About four years ago, as Donald Trump complained about NATO, Republican leaders on Capitol Hill seemed eager to express their support for the alliance. In July 2018, as the House passed a non-binding resolution expressing support for NATO by unanimous voice vote, then-Speaker Paul Ryan described the international coalition as “indispensable.”
GOP politics has not improved in the years since. Politico reported this morning:
More than five dozen House Republicans voted against a bipartisan resolution expressing “unequivocal support for the North Atlantic Treaty Organization as an alliance founded on democratic principles” and urging the creation of a center to protect democracy around the world.
To be sure, the non-binding resolution, which doesn’t require any action from Congress, passed easily: The final vote was 362 to 63, and every member of both parties’ leadership teams voted in the majority.
But four years after literally every member of the House supported a resolution in support of NATO, 63 House Republicans — representing nearly a third of the GOP conference — voted “no” last night. They knew the measure would pass anyway, but these GOP lawmakers wanted to go on the record voicing their disapproval.
By any fair measure, this was not an especially controversial resolution.

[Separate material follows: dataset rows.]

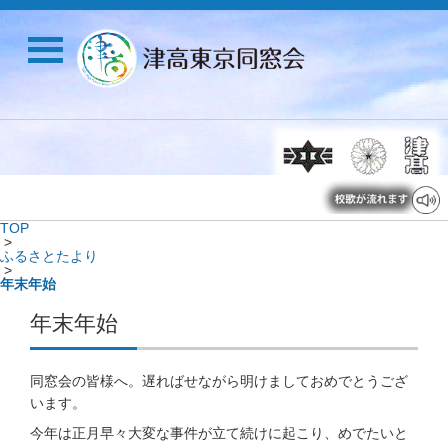
TOP
>
ふるさとたより
>
年末年始
年末年始
同窓会の皆様へ。遅ればせながら明けましておめでとうござ
います。
今年は正月早々大変な事件が立て続けに起こり、めでたいと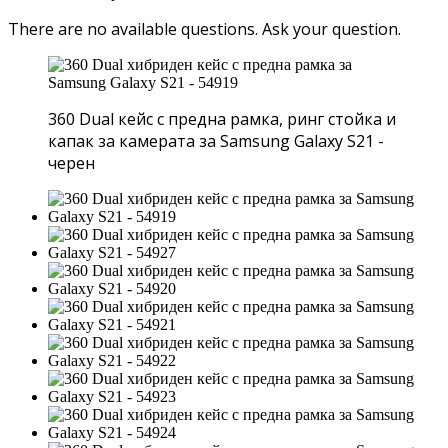
There are no available questions.
Ask your question.
360 Dual кейс с предна рамка, ринг стойка и
капак за камерата за Samsung Galaxy S21 -
черен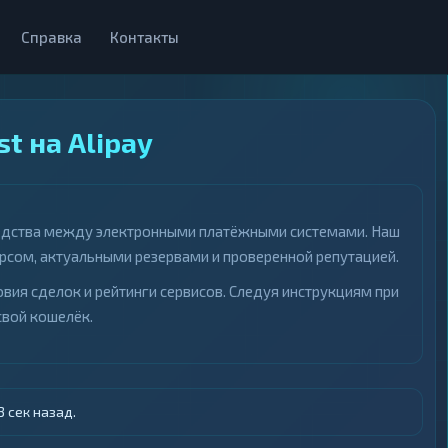
Справка
Контакты
st на Alipay
 средства между электронными платёжными системами. Наш
сом, актуальными резервами и проверенной репутацией.
вия сделок и рейтинги сервисов. Следуя инструкциям при
свой кошелёк.
 сек назад.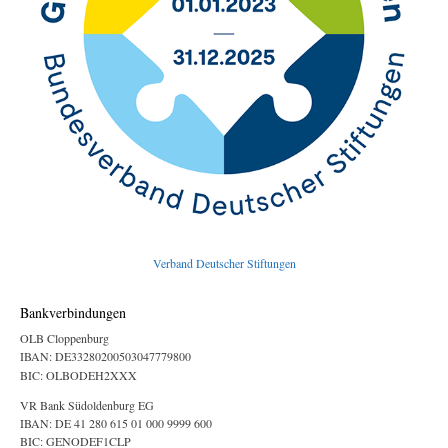
Verband Deutscher Stiftungen
Bankverbindungen
OLB Cloppenburg
IBAN: DE33280200503047779800
BIC: OLBODEH2XXX
VR Bank Südoldenburg EG
IBAN: DE 41 280 615 01 000 9999 600
BIC: GENODEF1CLP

It was based on three seemingly anodyne provisions. As the text explained, the measure:
- "reaffirms its unequivocal support for the North Atlantic Treaty Organization as an alliance founded on democratic principles;
- "calls on the President to use the voice and vote of the United States to adopt a new Strategic Concept for NATO that is clear about its support for shared democratic values and committed to enhancing NATO’s capacity to strengthen democratic institutions within NATO member, partner, and aspirant countries; and
- "calls on the President to use the voice and vote of the United States to establish a Center for Democratic Resilience within NATO headquarters."

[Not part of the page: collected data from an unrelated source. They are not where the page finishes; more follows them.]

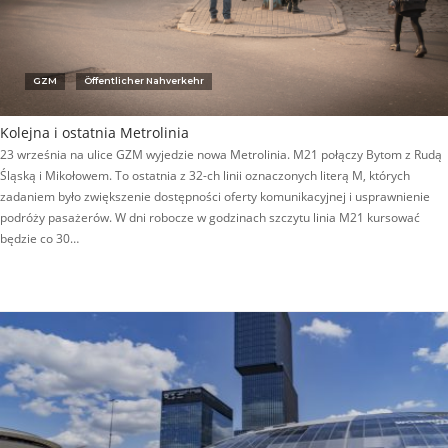
GZM
Öffentlicher Nahverkehr
Kolejna i ostatnia Metrolinia
23 września na ulice GZM wyjedzie nowa Metrolinia. M21 połączy Bytom z Rudą
Śląską i Mikołowem. To ostatnia z 32-ch linii oznaczonych literą M, których
zadaniem było zwiększenie dostępności oferty komunikacyjnej i usprawnienie
podróży pasażerów. W dni robocze w godzinach szczytu linia M21 kursować
będzie co 30…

So why vote “no”? According to Politico’s report, Maryland’s Andy Harris complained about the provision in the resolution that said democracies across the NATO alliance “face external threats from authoritarian regimes such as Russia and China and internal threats from proponents of illiberalism.” The Republican congressman insisted this was “left-wing” code for criticizing Poland and Hungary.
The measure’s bipartisan authors said otherwise, but that didn’t stop 63 GOP members from opposing the resolution anyway.